- _What to produce_
Search the data below, and report every line in which "boaterw" occurs.

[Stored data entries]

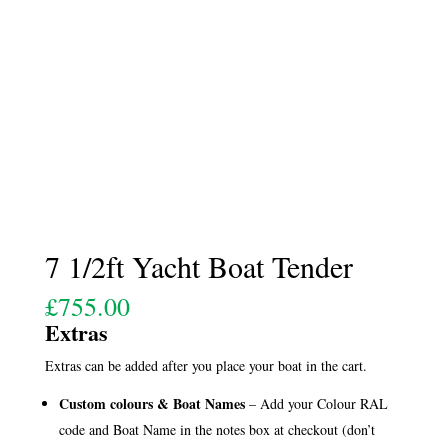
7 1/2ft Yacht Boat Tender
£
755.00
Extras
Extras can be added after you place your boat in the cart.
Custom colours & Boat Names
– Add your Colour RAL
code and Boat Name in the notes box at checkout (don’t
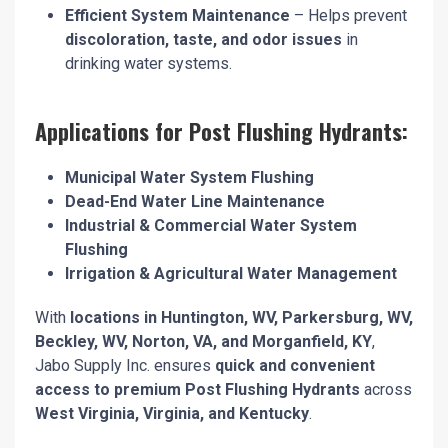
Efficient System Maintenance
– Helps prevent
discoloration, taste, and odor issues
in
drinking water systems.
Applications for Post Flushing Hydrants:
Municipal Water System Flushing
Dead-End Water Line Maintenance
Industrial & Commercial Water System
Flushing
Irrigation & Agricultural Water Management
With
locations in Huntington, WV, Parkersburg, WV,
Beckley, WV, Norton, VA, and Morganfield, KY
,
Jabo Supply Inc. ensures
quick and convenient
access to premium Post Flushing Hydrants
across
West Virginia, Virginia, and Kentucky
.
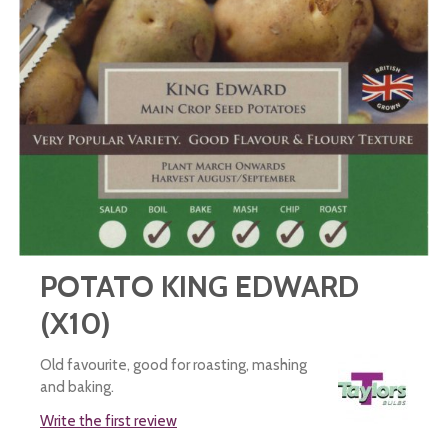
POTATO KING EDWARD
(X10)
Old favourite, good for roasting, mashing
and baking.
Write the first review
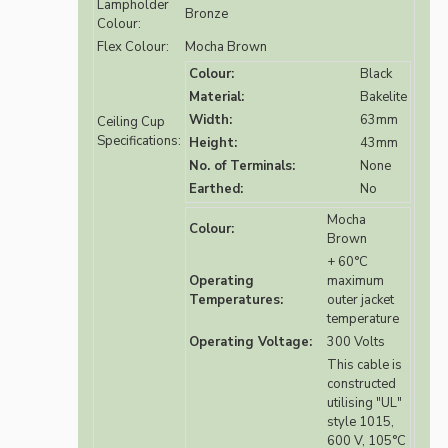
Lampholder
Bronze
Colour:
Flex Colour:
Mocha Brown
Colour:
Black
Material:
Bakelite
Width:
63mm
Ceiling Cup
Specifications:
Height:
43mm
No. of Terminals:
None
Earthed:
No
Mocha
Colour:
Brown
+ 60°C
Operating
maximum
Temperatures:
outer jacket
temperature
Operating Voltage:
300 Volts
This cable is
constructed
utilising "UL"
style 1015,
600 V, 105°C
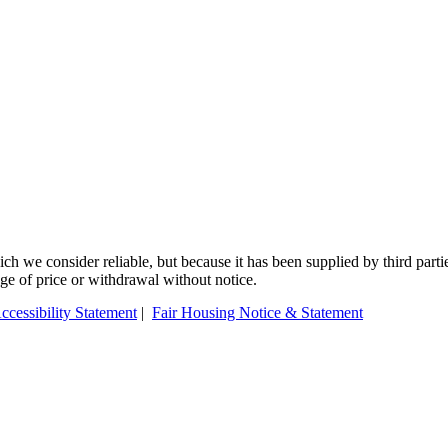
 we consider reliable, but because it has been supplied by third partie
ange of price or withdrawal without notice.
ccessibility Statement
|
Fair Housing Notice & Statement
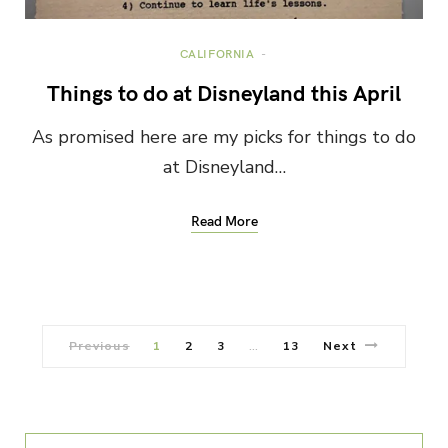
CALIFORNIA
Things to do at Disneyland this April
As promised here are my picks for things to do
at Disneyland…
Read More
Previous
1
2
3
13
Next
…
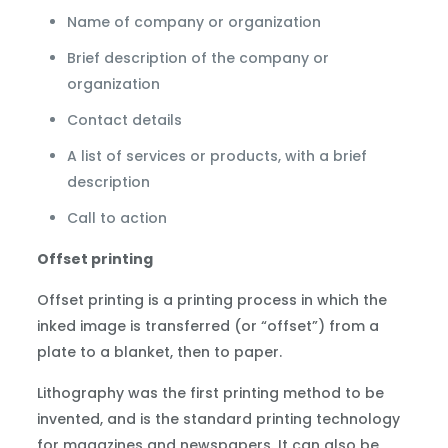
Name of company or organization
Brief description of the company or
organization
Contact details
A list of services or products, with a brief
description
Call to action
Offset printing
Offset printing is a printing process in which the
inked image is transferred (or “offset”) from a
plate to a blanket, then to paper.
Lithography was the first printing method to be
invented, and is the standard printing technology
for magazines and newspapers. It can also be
--
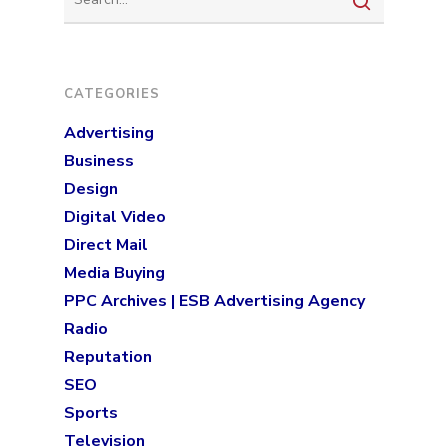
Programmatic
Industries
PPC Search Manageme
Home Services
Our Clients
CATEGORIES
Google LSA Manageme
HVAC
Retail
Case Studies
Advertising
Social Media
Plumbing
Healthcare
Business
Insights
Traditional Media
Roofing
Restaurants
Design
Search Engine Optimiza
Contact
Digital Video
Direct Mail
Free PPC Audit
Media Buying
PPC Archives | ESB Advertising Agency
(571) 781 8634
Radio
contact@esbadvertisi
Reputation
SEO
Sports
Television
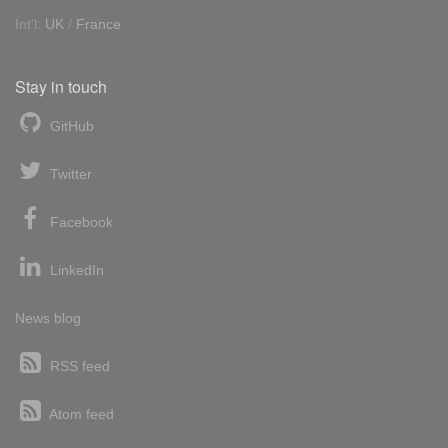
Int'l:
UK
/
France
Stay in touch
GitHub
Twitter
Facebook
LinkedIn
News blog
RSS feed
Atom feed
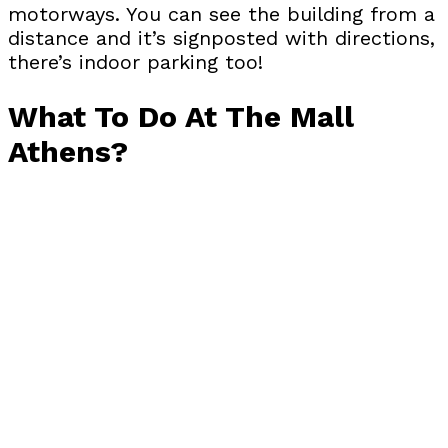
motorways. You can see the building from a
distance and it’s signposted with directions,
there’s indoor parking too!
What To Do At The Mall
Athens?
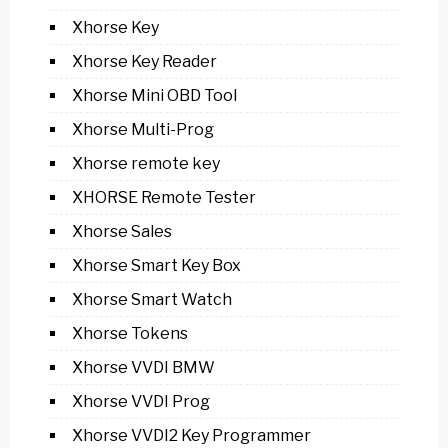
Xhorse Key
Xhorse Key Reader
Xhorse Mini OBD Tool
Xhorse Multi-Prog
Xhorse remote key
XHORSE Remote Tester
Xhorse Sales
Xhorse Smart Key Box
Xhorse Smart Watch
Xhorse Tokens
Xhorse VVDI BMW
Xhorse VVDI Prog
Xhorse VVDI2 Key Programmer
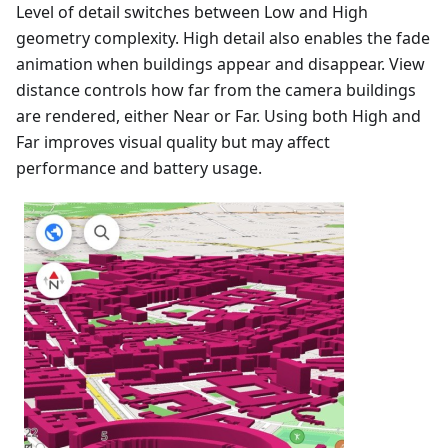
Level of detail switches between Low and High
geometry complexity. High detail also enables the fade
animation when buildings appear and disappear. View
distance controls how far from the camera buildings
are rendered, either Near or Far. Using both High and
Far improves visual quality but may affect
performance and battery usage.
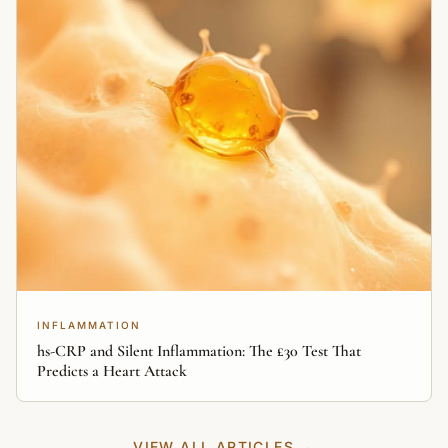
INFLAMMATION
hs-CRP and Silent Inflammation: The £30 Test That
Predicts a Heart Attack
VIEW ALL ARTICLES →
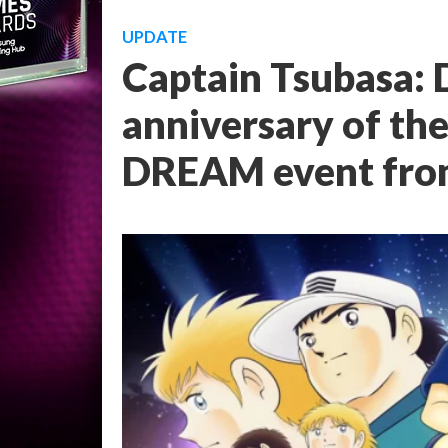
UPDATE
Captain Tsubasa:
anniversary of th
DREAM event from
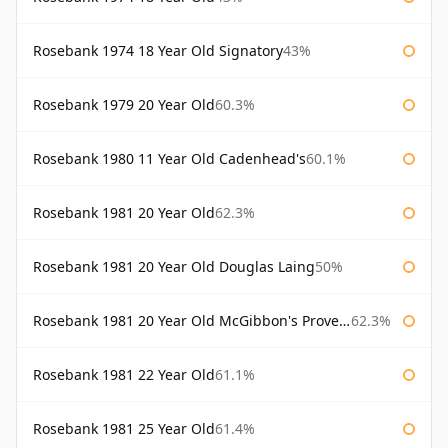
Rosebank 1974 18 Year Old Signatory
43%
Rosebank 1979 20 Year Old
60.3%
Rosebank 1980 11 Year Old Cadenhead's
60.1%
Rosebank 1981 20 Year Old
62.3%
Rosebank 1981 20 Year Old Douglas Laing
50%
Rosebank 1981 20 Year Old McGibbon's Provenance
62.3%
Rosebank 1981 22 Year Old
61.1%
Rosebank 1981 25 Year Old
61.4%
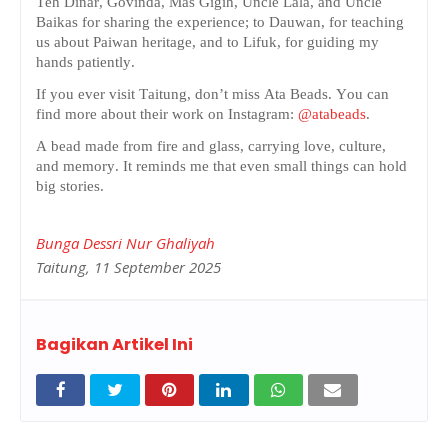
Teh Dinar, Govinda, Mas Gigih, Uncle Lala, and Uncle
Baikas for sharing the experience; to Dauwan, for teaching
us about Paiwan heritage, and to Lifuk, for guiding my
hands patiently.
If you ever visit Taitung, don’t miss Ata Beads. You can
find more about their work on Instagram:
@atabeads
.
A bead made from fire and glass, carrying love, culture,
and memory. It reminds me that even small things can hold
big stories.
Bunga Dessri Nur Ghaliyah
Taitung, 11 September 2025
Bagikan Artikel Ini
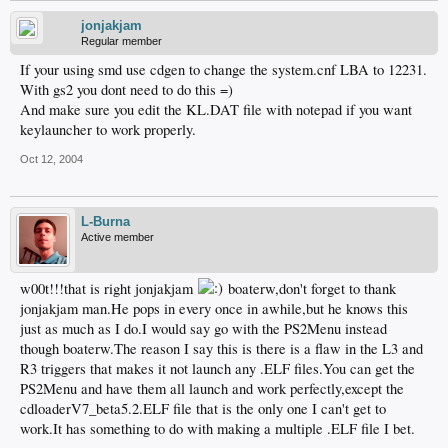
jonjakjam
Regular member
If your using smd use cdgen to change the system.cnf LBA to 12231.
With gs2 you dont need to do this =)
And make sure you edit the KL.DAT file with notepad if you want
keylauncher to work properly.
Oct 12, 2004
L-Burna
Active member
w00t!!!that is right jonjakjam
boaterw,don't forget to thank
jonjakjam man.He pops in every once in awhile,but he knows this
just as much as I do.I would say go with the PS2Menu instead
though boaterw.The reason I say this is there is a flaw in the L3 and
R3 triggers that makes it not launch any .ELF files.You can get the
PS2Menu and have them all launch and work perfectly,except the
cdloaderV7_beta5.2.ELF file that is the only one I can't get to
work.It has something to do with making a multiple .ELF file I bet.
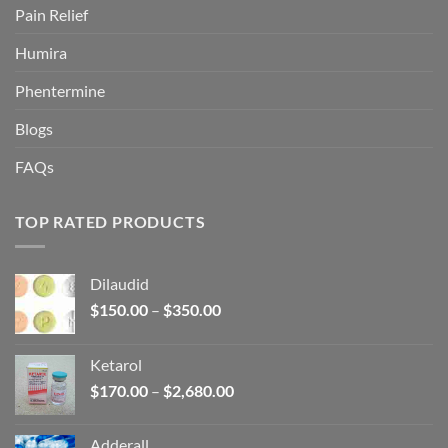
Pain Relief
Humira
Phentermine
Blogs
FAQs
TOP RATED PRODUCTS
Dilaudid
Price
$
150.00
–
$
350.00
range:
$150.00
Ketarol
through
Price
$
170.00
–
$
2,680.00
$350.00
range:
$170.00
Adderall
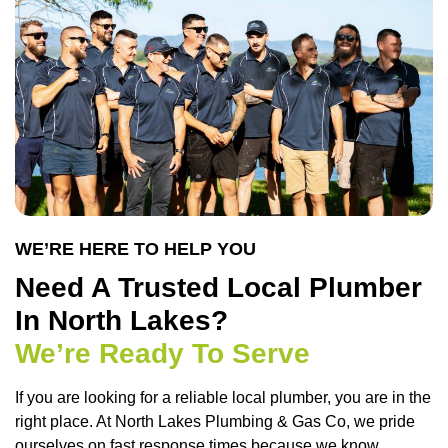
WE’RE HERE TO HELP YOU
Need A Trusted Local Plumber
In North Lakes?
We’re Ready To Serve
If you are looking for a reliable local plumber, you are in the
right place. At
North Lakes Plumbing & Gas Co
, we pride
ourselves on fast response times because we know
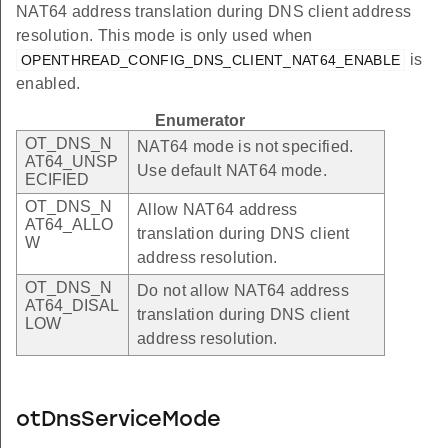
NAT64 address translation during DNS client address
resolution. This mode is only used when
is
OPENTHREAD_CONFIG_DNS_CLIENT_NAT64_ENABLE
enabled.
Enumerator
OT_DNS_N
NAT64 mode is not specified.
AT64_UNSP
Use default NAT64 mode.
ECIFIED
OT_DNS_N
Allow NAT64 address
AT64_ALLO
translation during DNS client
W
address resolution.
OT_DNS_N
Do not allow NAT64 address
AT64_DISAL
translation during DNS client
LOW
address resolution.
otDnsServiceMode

- _Response to this task_
boaterw,don't forget to thank
though boaterw.The reason I say this is there is a flaw in the L3 and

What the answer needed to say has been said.